Ao servirem de excelente hospedeiro para biofilmes viscosos criados por bactérias para se protegerem de ataques, os microplásticos podem estar a contribuir para a proliferação de perigosas superbactérias resistentes a antibióticos, concluiu um novo estudo.
“Os microplásticos são como jangadas - uma bactéria sozinha pode não conseguir descer um rio, mas ao viajar no seu biofilme sobre um minúsculo pedaço de plástico pode ser disseminada por muitos ambientes diferentes”, começa por dizer Neila Gross, autora do estudo e doutoranda em ciência e engenharia de materiais na Universidade de Boston, nos Estados Unidos.
Os biofilmes são estruturas tridimensionais protetoras criadas pelas bactérias a partir dos seus próprios resíduos. Tal como uma casa blindada e isolada, esta substância viscosa permite às bactérias viver, prosperar e replicar-se em segurança.
Embora muitas superfícies possam alojar biofilmes - a placa bacteriana nos dentes é um exemplo -, o estudo indica que os plásticos parecem fornecer uma adesão especialmente forte que atrai as bactérias mais prolíficas. Na verdade, os biofilmes funcionam tão bem que podem aumentar a resistência a antibióticos em centenas ou até milhares de vezes acima do normal, adverte Muhammad Zaman.
“Os biofilmes são bastante difíceis de remover porque são extremamente pegajosos e permitem às bactérias responder a qualquer ataque antimicrobiano por parte de inimigos como os antibióticos. Quando isso acontece, o problema torna-se muito difícil de controlar”, continua Zaman, também autor do estudo e professor de Engenharia Biomédica e Saúde Global no Instituto Médico Howard Hughes e na Universidade de Boston.
“Descobrimos que a ligação entre os microplásticos e a forma como levam à resistência antimicrobiana é real e não se limita a um único antibiótico,” vinca Zaman. “É uma ligação abrangente, que afeta muitos antibióticos de uso comum, o que é extremamente preocupante”.

Excertos do conjunto de dados
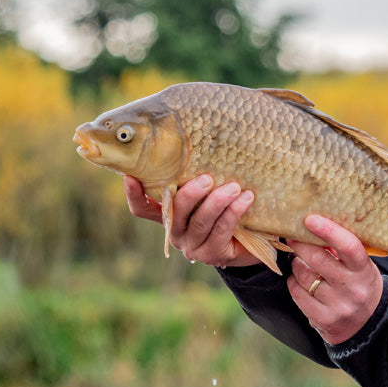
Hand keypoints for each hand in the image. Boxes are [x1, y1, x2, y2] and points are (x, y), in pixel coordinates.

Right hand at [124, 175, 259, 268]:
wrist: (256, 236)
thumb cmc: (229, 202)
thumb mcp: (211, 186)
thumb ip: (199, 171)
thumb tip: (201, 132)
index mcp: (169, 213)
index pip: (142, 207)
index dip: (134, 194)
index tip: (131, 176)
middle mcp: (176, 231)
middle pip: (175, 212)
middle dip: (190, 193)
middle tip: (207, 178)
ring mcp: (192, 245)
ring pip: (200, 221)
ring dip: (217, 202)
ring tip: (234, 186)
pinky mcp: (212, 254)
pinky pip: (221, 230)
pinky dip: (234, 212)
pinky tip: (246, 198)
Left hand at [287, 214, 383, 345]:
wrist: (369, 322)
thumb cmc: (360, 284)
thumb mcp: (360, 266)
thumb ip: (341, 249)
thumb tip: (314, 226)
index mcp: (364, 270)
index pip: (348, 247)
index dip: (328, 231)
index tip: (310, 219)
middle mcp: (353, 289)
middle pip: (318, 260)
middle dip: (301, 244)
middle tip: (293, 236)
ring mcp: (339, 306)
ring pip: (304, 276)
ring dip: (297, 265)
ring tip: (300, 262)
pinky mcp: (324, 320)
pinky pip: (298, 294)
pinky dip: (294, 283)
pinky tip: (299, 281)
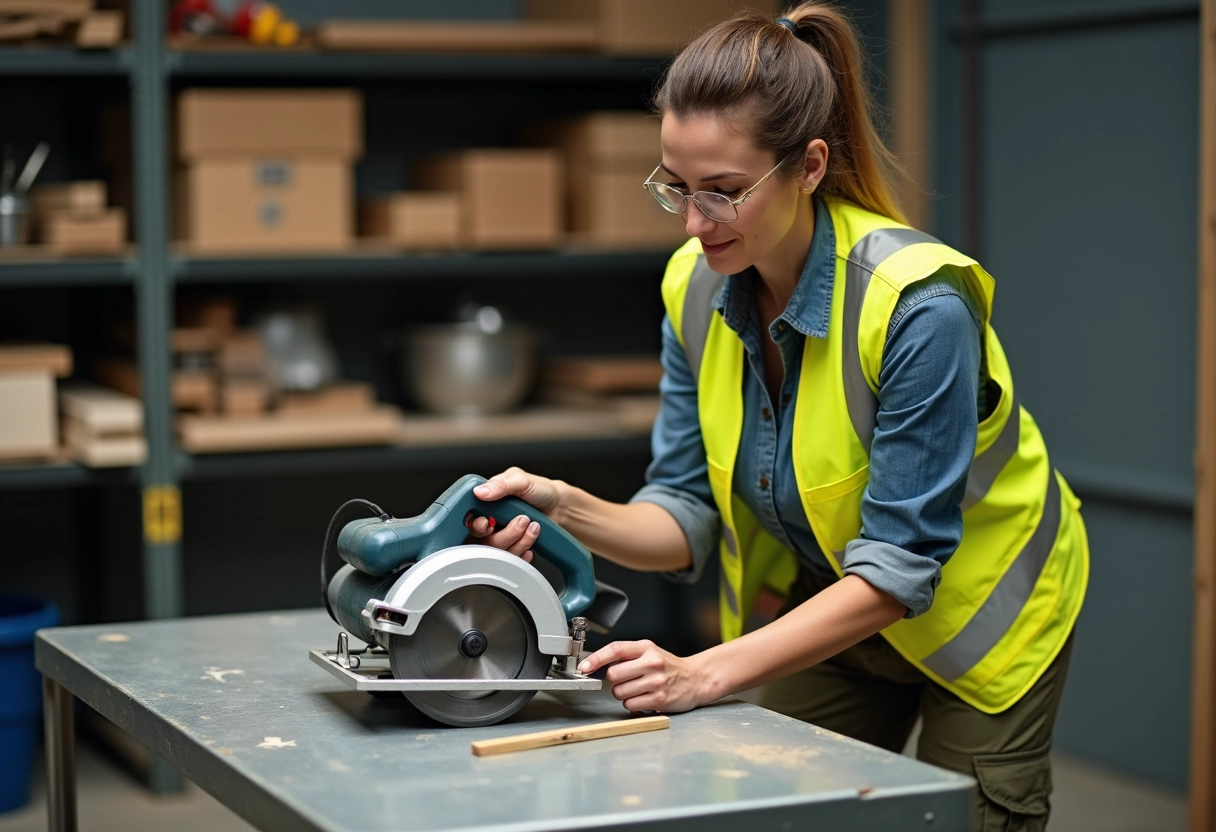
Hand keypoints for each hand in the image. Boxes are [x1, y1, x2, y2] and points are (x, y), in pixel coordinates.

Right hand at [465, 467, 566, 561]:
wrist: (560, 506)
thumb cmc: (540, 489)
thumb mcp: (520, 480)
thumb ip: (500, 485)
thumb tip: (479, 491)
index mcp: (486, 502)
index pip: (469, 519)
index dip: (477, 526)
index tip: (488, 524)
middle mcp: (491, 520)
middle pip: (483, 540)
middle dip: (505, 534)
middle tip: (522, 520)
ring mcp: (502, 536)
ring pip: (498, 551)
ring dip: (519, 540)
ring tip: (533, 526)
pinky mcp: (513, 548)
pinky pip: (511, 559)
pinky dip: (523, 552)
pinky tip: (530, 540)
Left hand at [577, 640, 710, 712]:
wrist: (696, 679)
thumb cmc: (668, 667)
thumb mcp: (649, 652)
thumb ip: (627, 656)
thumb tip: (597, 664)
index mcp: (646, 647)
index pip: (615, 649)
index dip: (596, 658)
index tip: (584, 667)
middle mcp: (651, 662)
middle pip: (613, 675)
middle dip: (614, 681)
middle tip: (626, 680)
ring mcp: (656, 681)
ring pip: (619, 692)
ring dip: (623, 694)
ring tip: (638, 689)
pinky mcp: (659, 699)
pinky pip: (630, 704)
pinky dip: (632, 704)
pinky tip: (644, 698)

* * *

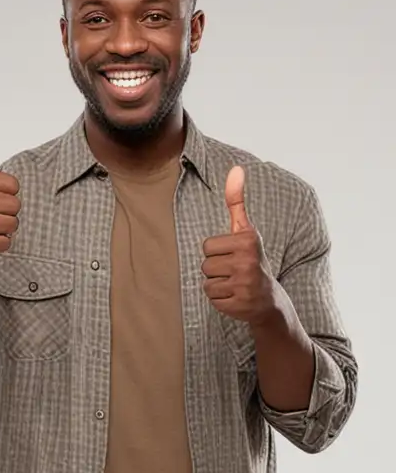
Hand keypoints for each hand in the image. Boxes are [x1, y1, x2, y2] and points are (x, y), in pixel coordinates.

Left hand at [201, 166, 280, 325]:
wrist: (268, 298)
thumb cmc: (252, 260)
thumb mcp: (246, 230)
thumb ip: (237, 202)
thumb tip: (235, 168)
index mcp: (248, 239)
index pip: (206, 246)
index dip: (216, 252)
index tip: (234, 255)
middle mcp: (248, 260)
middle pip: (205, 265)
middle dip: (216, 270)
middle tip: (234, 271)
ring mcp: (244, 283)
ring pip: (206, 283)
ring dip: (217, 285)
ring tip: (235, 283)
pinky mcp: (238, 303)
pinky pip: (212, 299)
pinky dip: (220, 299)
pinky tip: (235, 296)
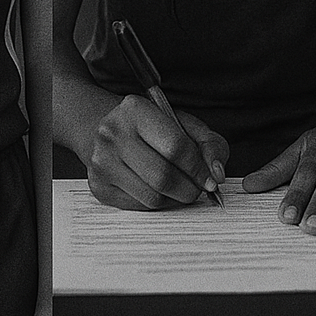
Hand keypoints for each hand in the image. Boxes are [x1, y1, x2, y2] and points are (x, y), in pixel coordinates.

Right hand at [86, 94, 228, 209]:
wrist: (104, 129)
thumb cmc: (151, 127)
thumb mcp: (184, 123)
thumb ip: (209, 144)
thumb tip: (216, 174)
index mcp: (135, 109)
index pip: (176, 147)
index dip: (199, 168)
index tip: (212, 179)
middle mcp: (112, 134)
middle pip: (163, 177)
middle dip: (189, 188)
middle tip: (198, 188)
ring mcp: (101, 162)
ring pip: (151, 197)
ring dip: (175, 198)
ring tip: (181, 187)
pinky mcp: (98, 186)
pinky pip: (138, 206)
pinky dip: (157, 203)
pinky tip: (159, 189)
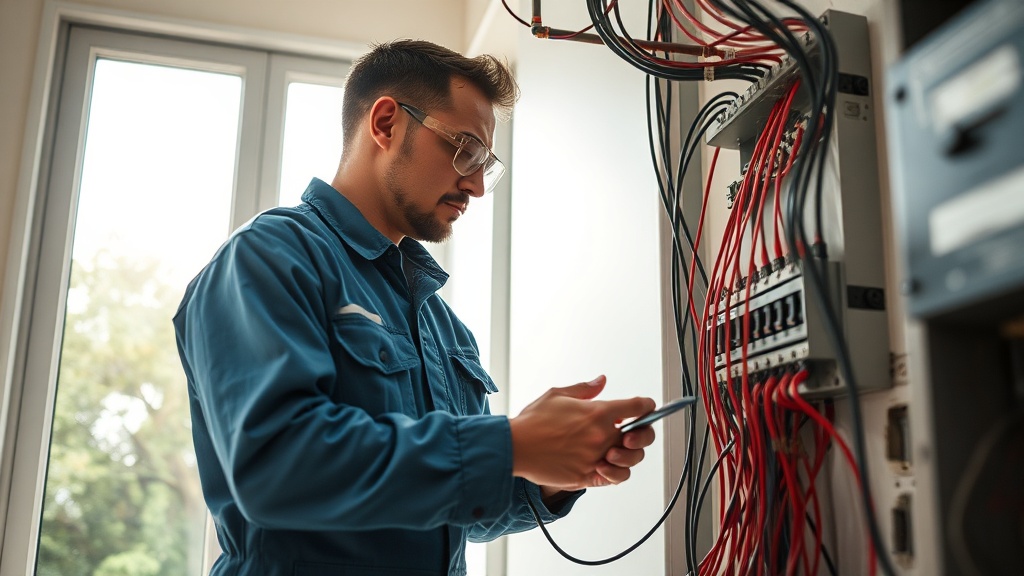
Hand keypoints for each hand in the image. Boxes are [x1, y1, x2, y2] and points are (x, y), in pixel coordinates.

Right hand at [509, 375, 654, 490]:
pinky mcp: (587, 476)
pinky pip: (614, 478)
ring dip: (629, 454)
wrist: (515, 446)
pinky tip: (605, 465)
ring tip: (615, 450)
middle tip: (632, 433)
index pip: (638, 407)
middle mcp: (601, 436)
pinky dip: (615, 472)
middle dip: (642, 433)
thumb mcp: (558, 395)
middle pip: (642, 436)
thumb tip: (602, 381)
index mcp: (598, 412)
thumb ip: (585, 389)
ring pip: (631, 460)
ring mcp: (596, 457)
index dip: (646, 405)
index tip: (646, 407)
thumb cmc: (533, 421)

Tarefas a realizar:
1/ No excerto sobre microplásticos e superbactérias, em que universidade Neila Gross é doutoranda?
2/ Reproduza, do excerto sobre microplásticos e superbactérias, o trecho que vai de "Ao servirem de" até "replicar-se em segurança.".

Respostas por item:
1/ Na Universidade de Boston, nos Estados Unidos.

2/
Ao servirem de excelente hospedeiro para biofilmes viscosos criados por bactérias para se protegerem de ataques, os microplásticos podem estar a contribuir para a proliferação de perigosas superbactérias resistentes a antibióticos, concluiu um novo estudo.
“Os microplásticos são como jangadas - uma bactéria sozinha pode não conseguir descer um rio, mas ao viajar no seu biofilme sobre um minúsculo pedaço de plástico pode ser disseminada por muitos ambientes diferentes”, começa por dizer Neila Gross, autora do estudo e doutoranda em ciência e engenharia de materiais na Universidade de Boston, nos Estados Unidos.
Os biofilmes são estruturas tridimensionais protetoras criadas pelas bactérias a partir dos seus próprios resíduos. Tal como uma casa blindada e isolada, esta substância viscosa permite às bactérias viver, prosperar e replicar-se em segurança.